Grant Evans

Personal information
- Date of birth: 3 January 1990 (age 35)
- Place of birth: Glasgow, Scotland
- Position(s): Defender

Team information
- Current team: Albion Rovers (on loan from Pollok)

Youth career
- Hamilton Academical

Senior career*
- Years: Team / Apps / (Gls)
- 2007–2011: Hamilton Academical / 13 / (0)
- 2008: → Dumbarton (loan) / 9 / (0)
- 2010–2011: → Greenock Morton (loan) / 27 / (0)
- 2011–2012: Greenock Morton / 33 / (0)
- 2012–2013: Airdrie United / 18 / (0)
- 2013–2014: Airdrieonians / 13 / (0)
- 2014–2016: Irvine Meadow / ? / (?)
- 2016–2022: Pollok / 69 / (3)
- 2021: → Albion Rovers (loan) / 0 / (0)

= Grant Evans (footballer) =

Scottish footballer

Grant Evans (born 3 January 1990) is a Scottish professional footballer, who plays for Albion Rovers, on loan from Pollok. He has previously played in the Scottish Premier League for Hamilton Academical.

==Career==
He made his début for Hamilton Academical in August 2007 against Ayr United in the Scottish League Challenge Cup.

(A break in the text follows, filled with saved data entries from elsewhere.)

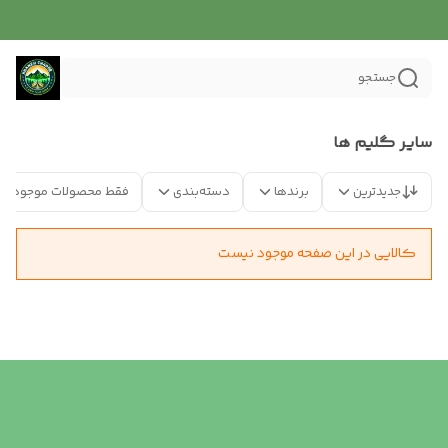
جستجو
سایر گلیم ها
جدیدترین
برندها
دسته‌بندی
فقط محصولات موجود
کالایی در این صفحه موجود نیست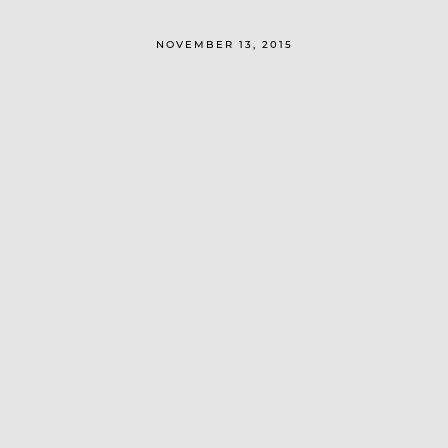
NOVEMBER 13, 2015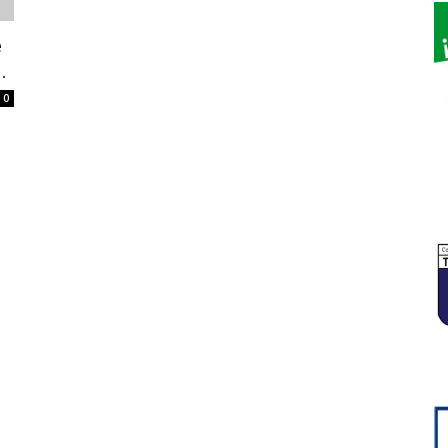
e
.
0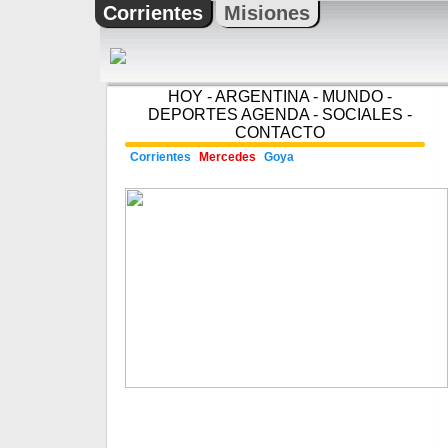
Corrientes
Misiones
HOY
-
ARGENTINA
-
MUNDO
-
DEPORTES
AGENDA
-
SOCIALES
-
CONTACTO
Corrientes
Mercedes
Goya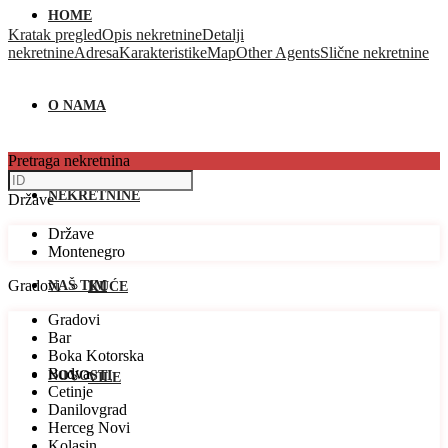
HOME
Kratak pregled
Opis nekretnine
Detalji
nekretnine
Adresa
Karakteristike
Map
Other Agents
Slične nekretnine
O NAMA
Pretraga nekretnina
NEKRETNINE
Države
Države
Montenegro
Gradovi
NAŠ TIM
KUĆE
Gradovi
Bar
Boka Kotorska
Budva
NOVOSTI
VILE
Cetinje
Danilovgrad
Herceg Novi
Kolasin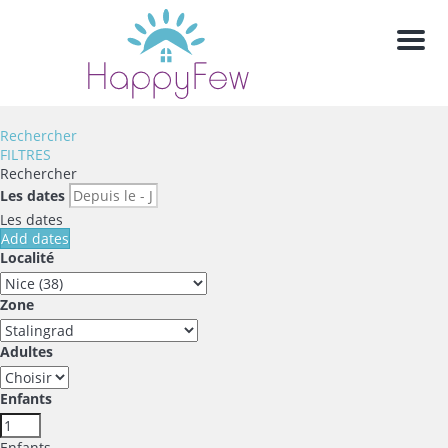
Men
Rechercher
FILTRES
Rechercher
Les dates
Les dates
Add dates
Localité
Zone
Adultes
Enfants
Enfants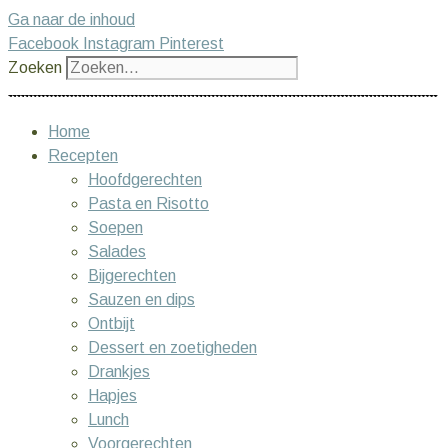
Ga naar de inhoud
Facebook
Instagram
Pinterest
Zoeken
Home
Recepten
Hoofdgerechten
Pasta en Risotto
Soepen
Salades
Bijgerechten
Sauzen en dips
Ontbijt
Dessert en zoetigheden
Drankjes
Hapjes
Lunch
Voorgerechten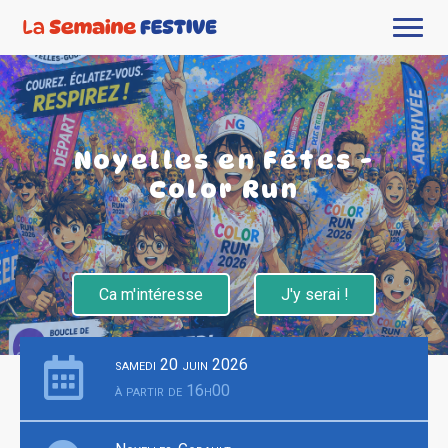
Noyelles en Fêtes -
Color Run
Ca m'intéresse
J'y serai !
samedi 20 juin 2026
à partir de 16h00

He went on loan to Scottish Third Division side Dumbarton, in January 2008, until the end of the season. He made his debut for Dumbarton against St Mirren in the Scottish Cup that same month.

In July 2010, Evans was loaned to Greenock Morton until January 2011.

After his loan expired in May 2010, the move was made permanent. He was released from the club in May 2012, signing for Airdrie United the following month.

Evans left Airdrieonians in May 2014, and signed for Junior side Irvine Meadow the following month. After two seasons at Meadow Park, Evans joined Pollok in August 2016.

In January 2021, Evans returned to the SPFL coming in on loan for Scottish League Two side Albion Rovers alongside fellow Pollok player Mark Sideserf.